00:08:17:22 - 00:08:28:24
Sue Ellen Wagner
So Ajay, the last question, can you highlight some of the key takeaways for our listeners, some nuggets of information that they should just, you know, take away from this podcast to prepare themselves?
00:08:28:26 - 00:08:53:25
Ajay Gupta
Absolutely. One thing I want to mention, what you just said is that we can't control. That's true, we can't. We can't control the weather. Yet hospitals and health systems in a hurricane prone region certainly know to prepare for a hurricane, right? In that same sense, hospitals have to be prepared for this. Cybersecurity is a patient safety issue because, as I said, we use technology in everything we do in a hospital today almost,
00:08:53:28 - 00:09:14:19
Ajay Gupta
or it seems. If it's a patient safety issue, it's a governance issue and the trustees have to be involved. The impact is very real.
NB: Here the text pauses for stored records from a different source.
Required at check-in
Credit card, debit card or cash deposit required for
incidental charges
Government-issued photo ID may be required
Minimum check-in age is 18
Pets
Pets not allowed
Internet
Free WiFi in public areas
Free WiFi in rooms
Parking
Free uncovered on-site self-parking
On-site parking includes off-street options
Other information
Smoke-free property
Any event that can halt care and erode trust and cost millions of dollars has to be of great concern. Continuity demands preparation. Again, just like we practice our surge plans, we practice our hurricane plans.
00:09:14:25 - 00:09:35:06
Ajay Gupta
We have to develop and practice technical continuity plans from a cyber breach perspective. And trustees must lead. Our role is oversight, which means we have to ensure management has thought through all aspects from defense against attack, resilience in the face of attack and addressing the potential fallout after the attack.
00:09:35:09 - 00:09:55:29
Sue Ellen Wagner
So thank you, Ajay. In addition to this podcast, AHA Trustee Services does have a few resources to help boards prepare should a cyber incident occur. So trustees should visit trustees.aha.org to access the resources. Ajay, I want to thank you so much for sharing your expertise with us.
00:09:56:02 - 00:09:59:11
Ajay Gupta
Thank you, Sue Ellen. It's great to be here.